Sundance 2011 Review: MAD BASTARDS
It goes without saying that there are few parts of this world that are pumping out routinely solid pieces of narrative cinema quite like the great country of Australia.
With 2010 being something of a renaissance for the nation, with films like ANIMAL KINGDOM and RED HILL garnering quite a bit of critical acclaim, the Aussies are back with another highly talked about film, the Sundance premiere of Brendan Fletcher’s MAD BASTARDS. However, despite some lush visuals, and one hell of an engaging score, the film ultimately rings more hallow than a decade old didgeridoo.
A coming-of-age story in many ways, MAD BASTARDS follows TJ, a tough Aboriginal man, who must travel to Kimberley to see the son he has never truly known. This trip takes him on a journey not only across some absolutely breathtaking landscapes, but also into the inner most reaches of his being. Bringing him to question not only his life moving forward, but his life looking back, this film is a visually haunting meditation on humanity, wrapped around a narrative that ultimately drives you absolutely mad in its mediocrity.
The film, featuring a largely Aboriginal cast, is an interesting little beast.
MAD BASTARDS thrives on the viewers enthralling love for the lush and vibrant visuals that the Australian landscape can help craft. Featuring an absolutely breathtaking sense of style, the film’s cinematography may be where it is most easily championed.
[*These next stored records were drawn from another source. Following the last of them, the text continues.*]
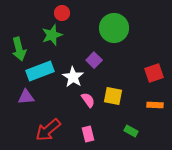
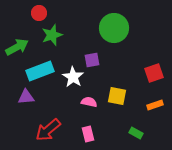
red circle: moved 23 px left
green arrow: moved 2 px left, 2 px up; rotated 105 degrees counterclockwise
purple square: moved 2 px left; rotated 35 degrees clockwise
yellow square: moved 4 px right
pink semicircle: moved 1 px right, 2 px down; rotated 42 degrees counterclockwise
orange rectangle: rotated 21 degrees counterclockwise
green rectangle: moved 5 px right, 2 px down
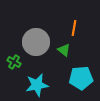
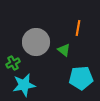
orange line: moved 4 px right
green cross: moved 1 px left, 1 px down; rotated 32 degrees clockwise
cyan star: moved 13 px left
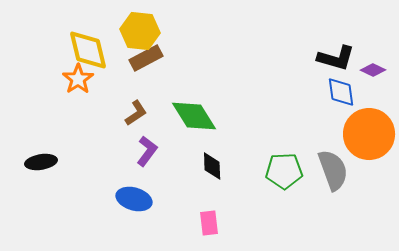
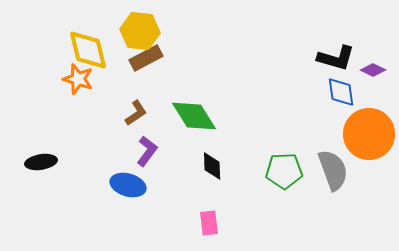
orange star: rotated 20 degrees counterclockwise
blue ellipse: moved 6 px left, 14 px up
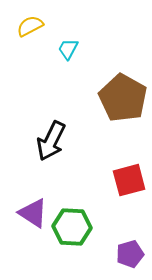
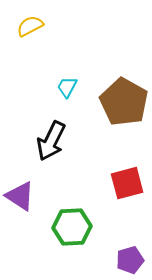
cyan trapezoid: moved 1 px left, 38 px down
brown pentagon: moved 1 px right, 4 px down
red square: moved 2 px left, 3 px down
purple triangle: moved 13 px left, 17 px up
green hexagon: rotated 6 degrees counterclockwise
purple pentagon: moved 6 px down
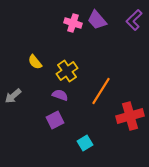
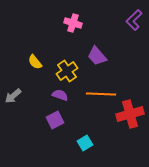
purple trapezoid: moved 36 px down
orange line: moved 3 px down; rotated 60 degrees clockwise
red cross: moved 2 px up
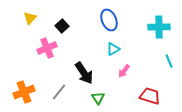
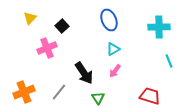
pink arrow: moved 9 px left
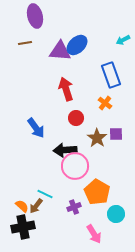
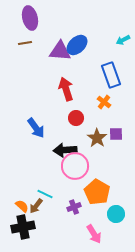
purple ellipse: moved 5 px left, 2 px down
orange cross: moved 1 px left, 1 px up
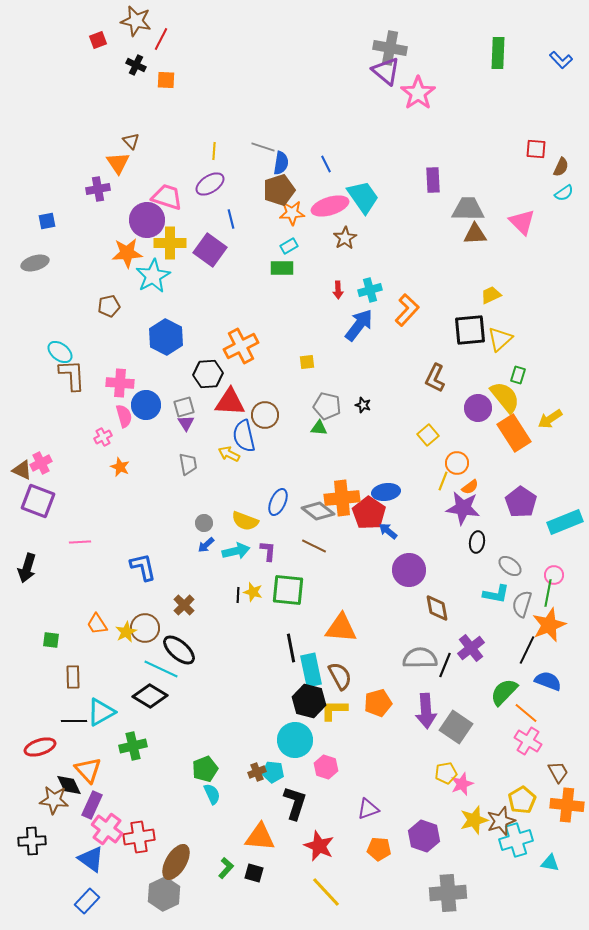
It features a neo-neo-realist type color palette, and while it may lack the truly coherent narrative that makes films from the likes of Ramin Bahrani so engaging, it’s a visual tour-de-force that makes even films like the aforementioned RED HILL pale in comparison.
However, it is this style that also inherently alters the nature of the narrative.
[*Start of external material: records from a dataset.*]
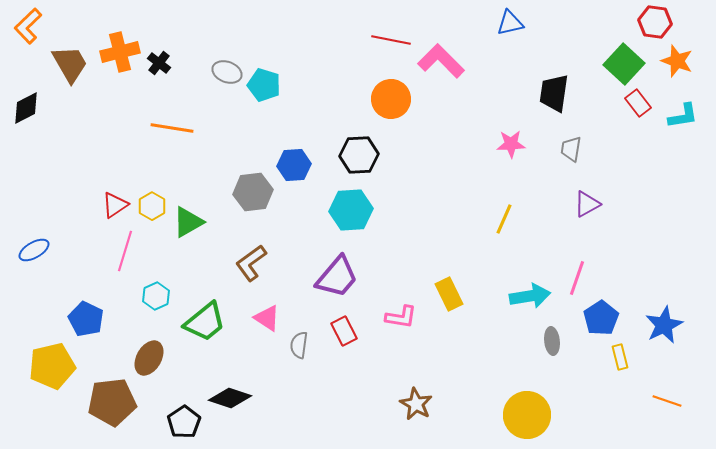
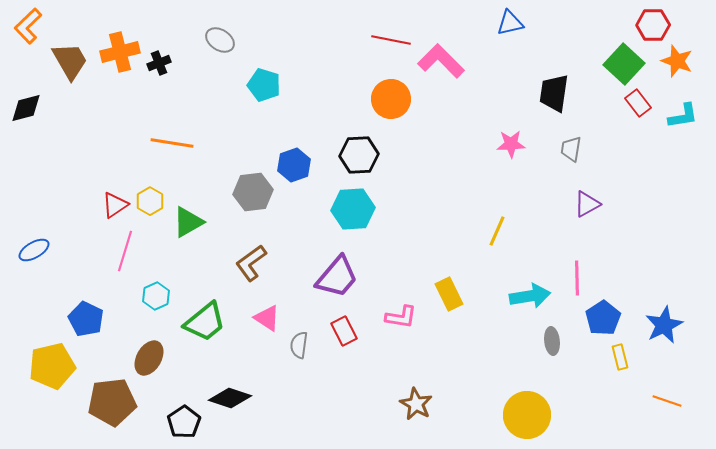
red hexagon at (655, 22): moved 2 px left, 3 px down; rotated 8 degrees counterclockwise
black cross at (159, 63): rotated 30 degrees clockwise
brown trapezoid at (70, 64): moved 3 px up
gray ellipse at (227, 72): moved 7 px left, 32 px up; rotated 12 degrees clockwise
black diamond at (26, 108): rotated 12 degrees clockwise
orange line at (172, 128): moved 15 px down
blue hexagon at (294, 165): rotated 16 degrees counterclockwise
yellow hexagon at (152, 206): moved 2 px left, 5 px up
cyan hexagon at (351, 210): moved 2 px right, 1 px up
yellow line at (504, 219): moved 7 px left, 12 px down
pink line at (577, 278): rotated 20 degrees counterclockwise
blue pentagon at (601, 318): moved 2 px right
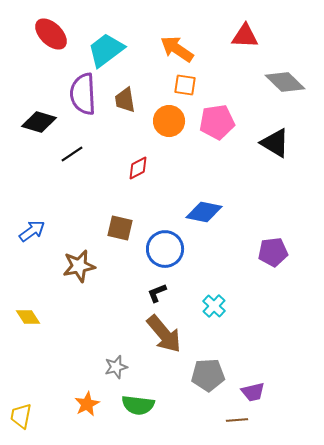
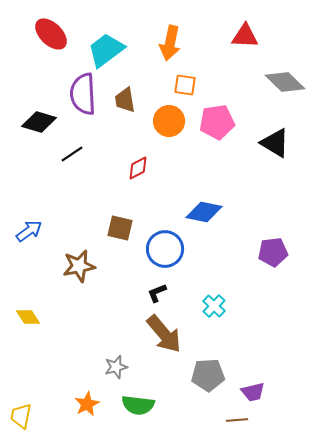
orange arrow: moved 7 px left, 6 px up; rotated 112 degrees counterclockwise
blue arrow: moved 3 px left
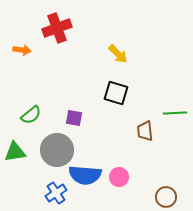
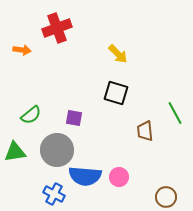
green line: rotated 65 degrees clockwise
blue semicircle: moved 1 px down
blue cross: moved 2 px left, 1 px down; rotated 30 degrees counterclockwise
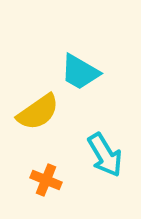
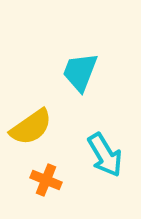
cyan trapezoid: rotated 81 degrees clockwise
yellow semicircle: moved 7 px left, 15 px down
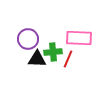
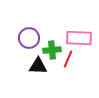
purple circle: moved 1 px right, 1 px up
green cross: moved 1 px left, 2 px up
black triangle: moved 1 px right, 7 px down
The film’s primary issue comes in the form of its ability to coherently tell a story, and ultimately reward the viewer once the said story is told. Based off real life events of the film’s actors lives, the film suffers from not only overall poor editing (cross-cuts, disorienting character shifts, etc.,) but also a true lack of depth with the characters in question. For any good character study, let alone any coming of age tale as there are about a dime a dozen, each character must have a set of distinctive traits and characteristics that sets them apart from one another. While I never became confused as to what was going on, there is a distinct disconnect between the viewer and the characters (and more over the narrative) that makes the film seem as though it’s not quite sure what it wants to truly do.
BASTARDS does do a lot of things within the narrative right, at least thematically, however. The film’s primary focus here may be on the landscapes, particularly when looking at Fletcher’s almost fetishistic drive to jump from scene to scene and landscape to landscape, but thematically, it’s a really interesting look at a collection of men who all share one thing: no men to look up to. This theme may be one that’s looked upon in many films of this nature (take Ken Loach’s brilliant KES for example), but it's tonally well done here, and ultimately plays as the film’s primary rewarding element when the final credits begin to roll.
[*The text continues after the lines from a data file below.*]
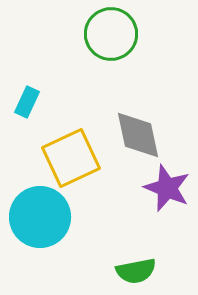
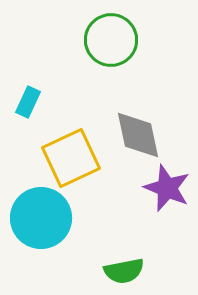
green circle: moved 6 px down
cyan rectangle: moved 1 px right
cyan circle: moved 1 px right, 1 px down
green semicircle: moved 12 px left
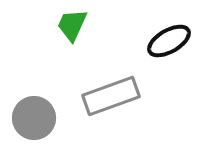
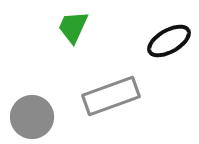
green trapezoid: moved 1 px right, 2 px down
gray circle: moved 2 px left, 1 px up
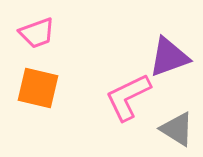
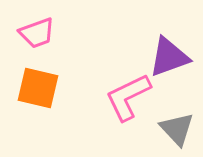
gray triangle: rotated 15 degrees clockwise
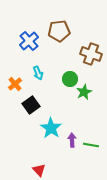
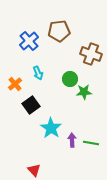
green star: rotated 21 degrees clockwise
green line: moved 2 px up
red triangle: moved 5 px left
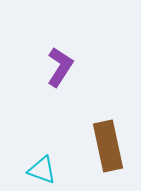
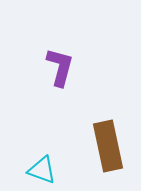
purple L-shape: rotated 18 degrees counterclockwise
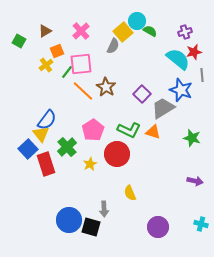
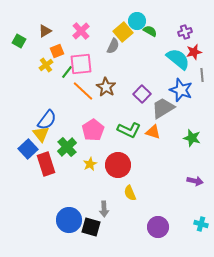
red circle: moved 1 px right, 11 px down
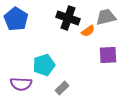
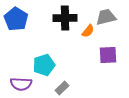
black cross: moved 3 px left; rotated 20 degrees counterclockwise
orange semicircle: rotated 16 degrees counterclockwise
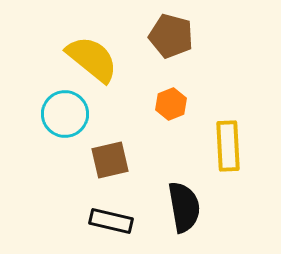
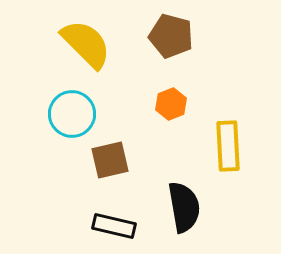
yellow semicircle: moved 6 px left, 15 px up; rotated 6 degrees clockwise
cyan circle: moved 7 px right
black rectangle: moved 3 px right, 5 px down
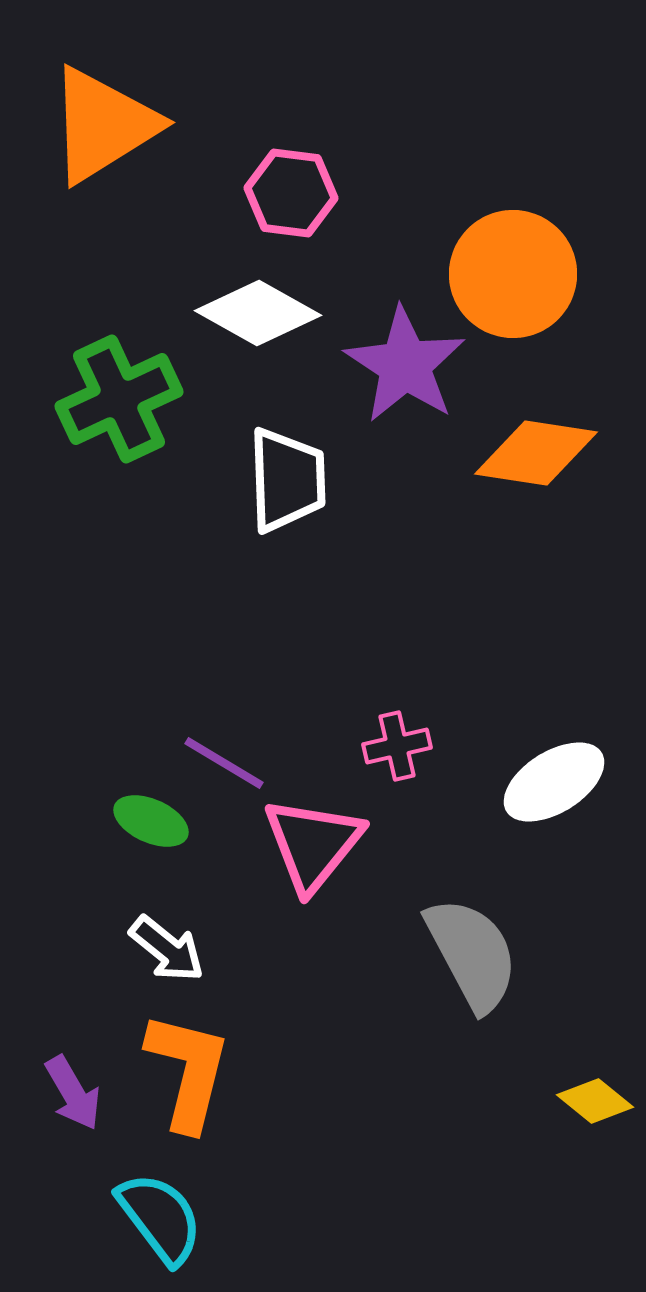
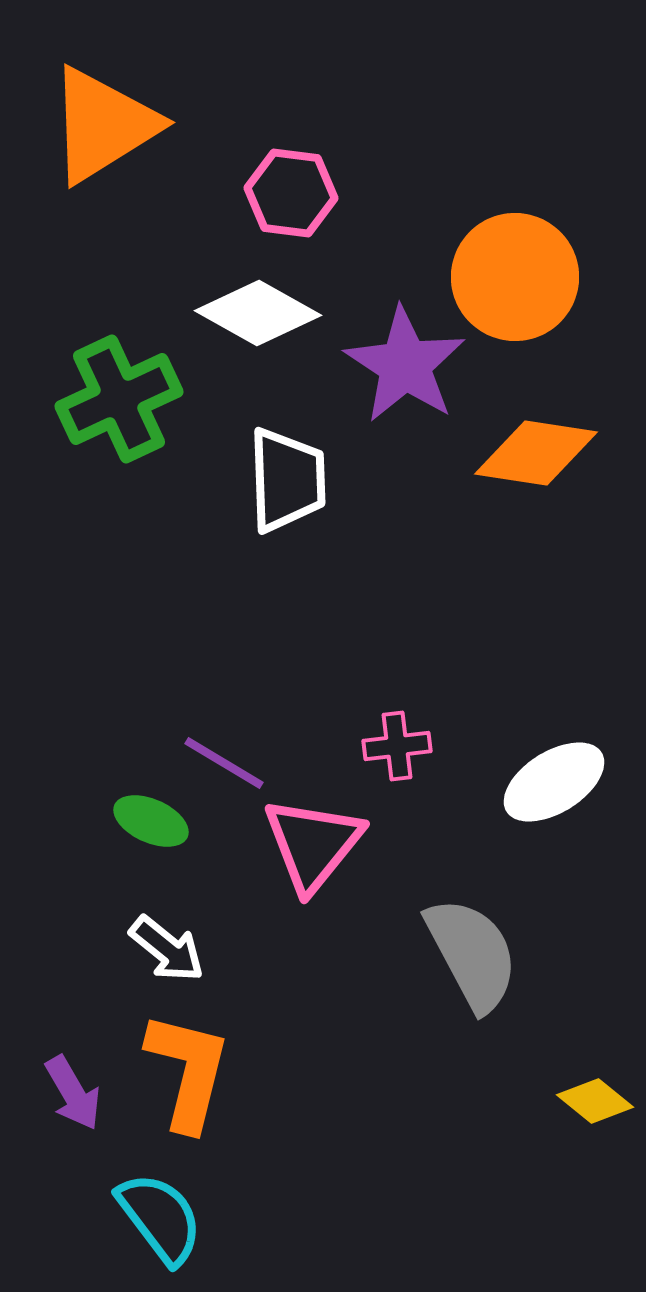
orange circle: moved 2 px right, 3 px down
pink cross: rotated 6 degrees clockwise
Also, the use of music here is nothing short of impeccable. With artists The Pigram Brothers and Alex Lloyd teaming up for the film’s soundtrack, it is used to utter perfection here, often adding a sense of emotional depth to portions of the film that could used that kick in the nuts.
It also helps that the performances are relatively solid. Top lining this cast is Dean Daley-Jones, who is perfectly cast as the brooding journeyman TJ. He plays an ex-con who has a perfectly portrayed violent side that is often left simmering just below the surface. Newcomer Lucas Yeeda plays his long lost son, Bullet, who after burning down a house, is set to a special camp. Not given the time to say all that much, he may not give a star-making performance, but it is a turn that just as tonally perfect as his character’s father’s. Ngaire Pigram gives a great performance as Bullet’s mother, and rounding out the cast is Greg Taiti, who gives the film’s most memorable turn as Bullet’s grandfather, Tex. Simply put, the film is carried on the shoulders of more than capable stars.